Golden Zucchini tastes excellent and can be eaten many ways. Raw with a dash of salt, steamed with a little butter and salt, battered and fried, baked and more. Fruits are medium-long, slender and cylindrical in shape. Bright golden colour and a delicious, distinctive zucchini flavor.





Zucchini Nutrition Information

Lebanese Zucchini Nutrition information

Zucchinis provide only 17 calories per 100g and are therefore one of the very low calories vegetable used during weight reduction and cholesterol control programs. They contain no saturated fats or cholesterol. Its peel is a good source of dietary fiber that helps reduce constipation and offers some protection against colon cancers.

Zucchini have a relatively moderate source of folates, consisting of 24 mcg or 6% of RDA per 100 g. Folates are important in cell division and DNA synthesis. When taken adequately before pregnancy, it can help prevent neural tube defects in the fetus. Zucchini are also a very good source of potassium, which is an important intra-cellular electrolyte. Potassium is a heart friendly electrolyte; helping to reduce blood pressure and heart rates by countering effects of sodium.

Zucchinis, especially the golden skin variety, are rich in flavonoid poly-phenolic antioxidants such as carotenes, lutein and zeaxanthin. These compounds help scavenge harmful oxygen-derived free radicals and reactive oxygen species (ROS) from the body that play a role in aging and various disease process.

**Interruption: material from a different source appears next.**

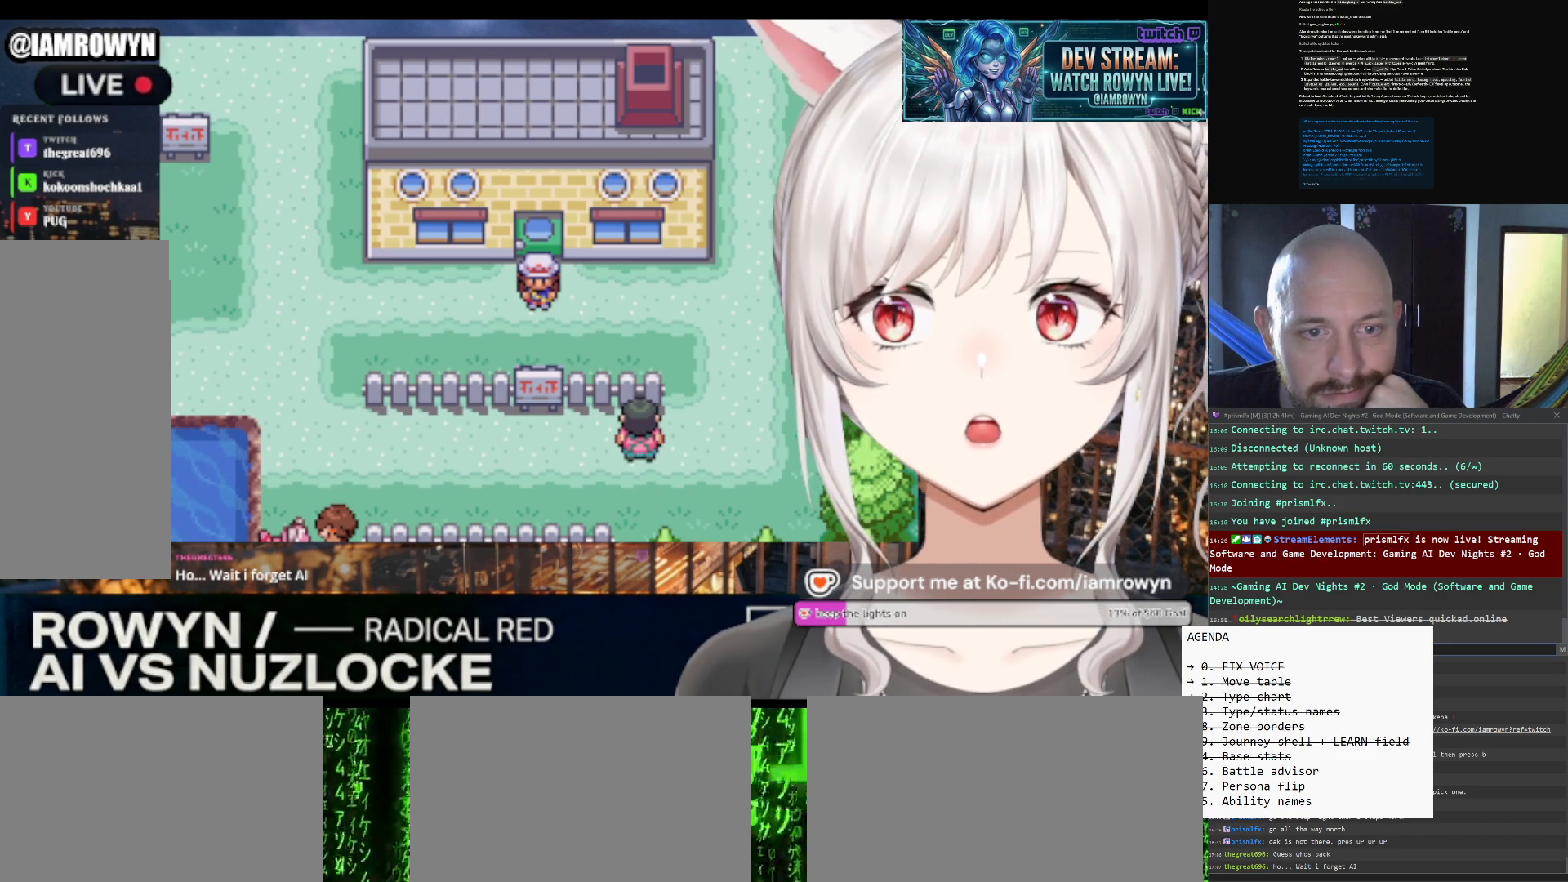
{"buttons": ["A"], "events": []}
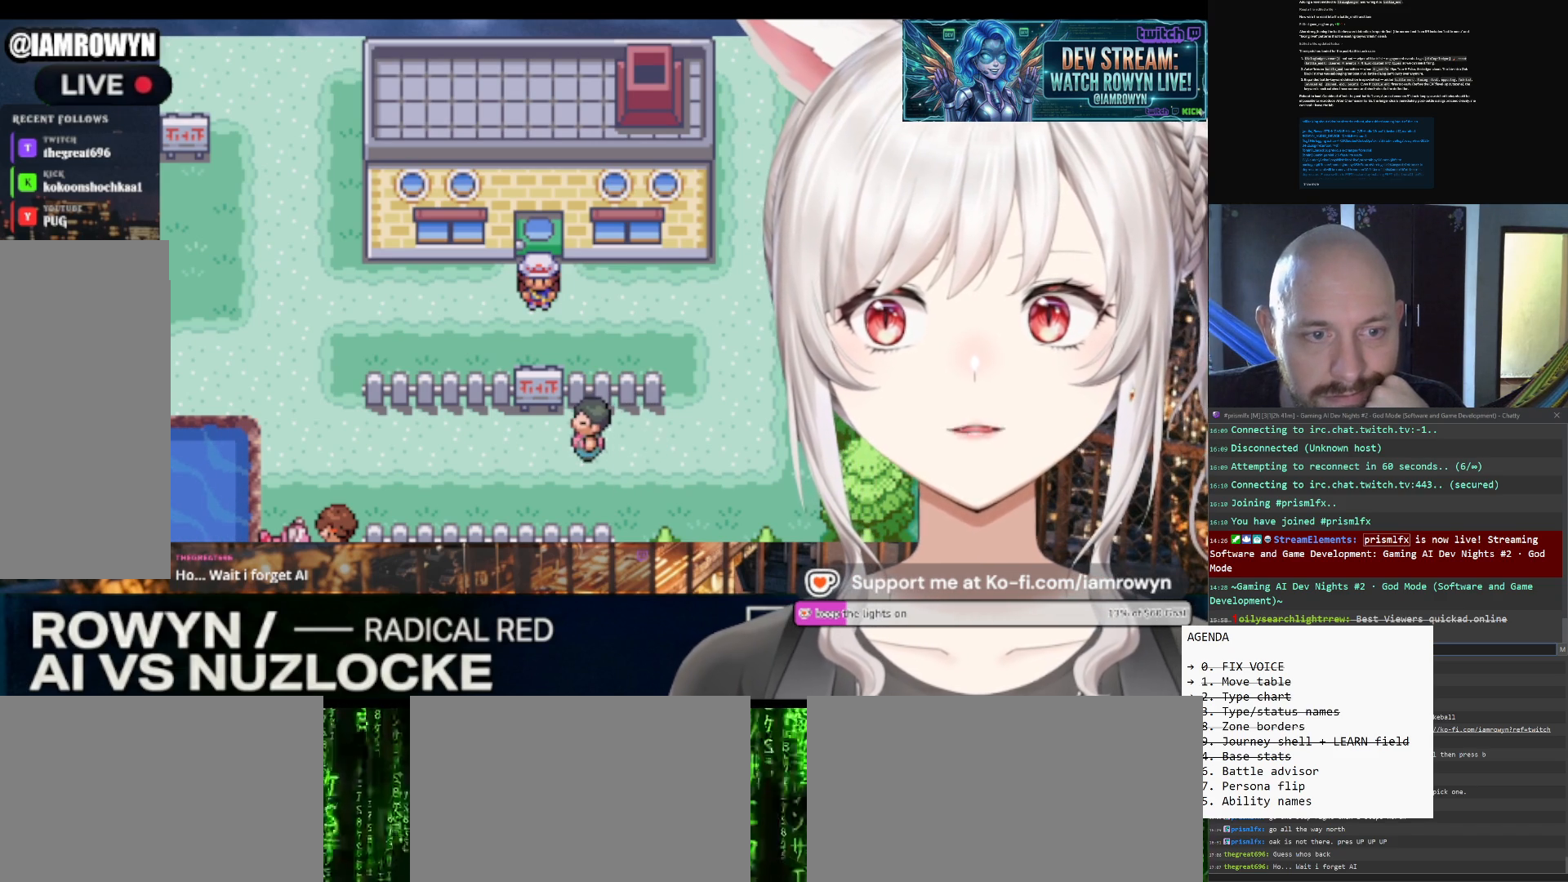
{"buttons": ["A"], "events": []}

Fresh fruit is good source of anti-oxidant vitamin-C providing about 17.9 mcg or 30% of RDA per 100g. In addition, they are also good in B-complex group of vitamins like thiamin, pyridoxine, riboflavin and minerals like iron, manganese, phosphorus, zinc and potassium. Potassium in an important component of cell and body fluids, helps controlling heart rate and blood pressure.

Cooking Tips

In subtropical zones, you can sow seed from July through to March. In temperate zones (eg, Sydney) sow from September to January. In cold climates (eg, Tassie and mountains) sow from October to December.

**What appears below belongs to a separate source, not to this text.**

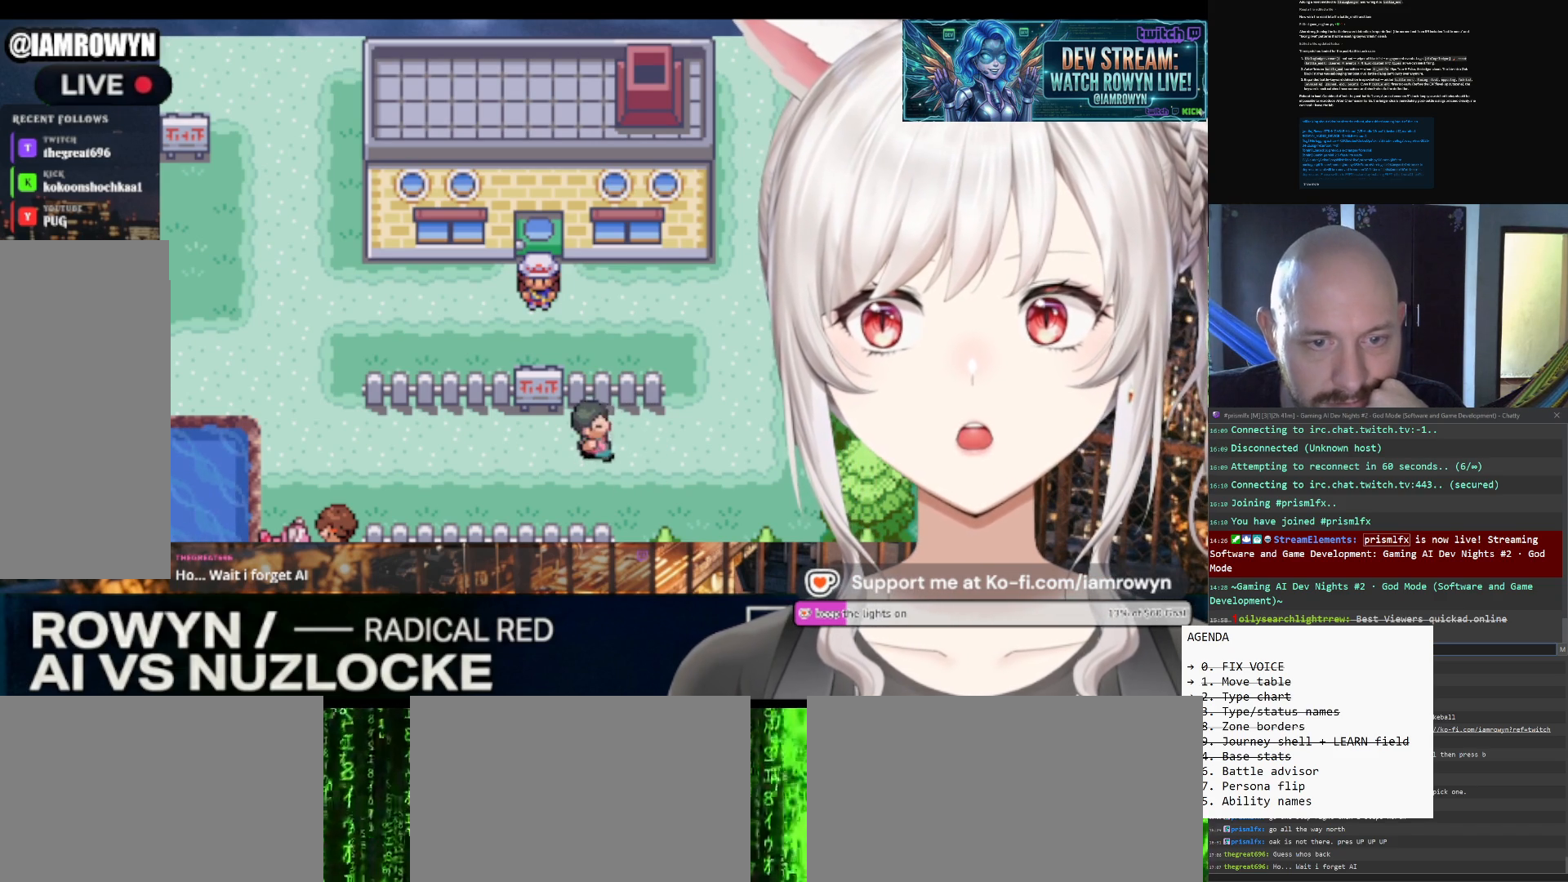
{"buttons": ["A"], "events": []}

Zucchini seeds are a bit bigger than pumpkin seeds and need to be planted about 2cm deep and laid flat. Seeds can take six to 10 days to germinate, but after that growth is quick. You can raise seed in pots then transplant them, but some gardeners sow three or four seeds in a small mound of soil, and after they sprout and get growing, they then get rid of the weakest seedlings and allow the strongest one to grow on. If planting several zucchini, space them 70cm apart.

Zucchini prefer well-drained, fertile, loose soil, high in organic matter with pH between 5.8 and 6.8. Plentiful and consistent moisture is needed from the time plants emerge until fruits begin to fill out. Zucchini like warm soil and are very sensitive to frost. So don’t be in a rush to plant early in spring. Wait until about 2 weeks after the last frost date.

Mulching plants helps to retain moisture and suppress weeds. Mounding soil around the base of the plants can discourage squash borers from laying eggs. Varieties including “Blackjack” and “Black Beauty” produce dark green zucchini and both crop well. Lebanese zucchini are light green, and “Golden” zucchini are yellow.

Plant zucchinis in a very sunny spot, in soil enriched with plenty of aged manure (eg, Dynamic Lifter) and compost. Zucchini need a steady water supply, so keep plants well-watered. To keep plants growing rapidly, give them monthly liquid feeds as well, or apply some more Dynamic Lifter around the base of plants each month.

Zucchini plants will start cropping within six to eight weeks after planting. These plants produce big yellow male and female flowers. To harvest, cut the zucchini off using a small, sharp knife.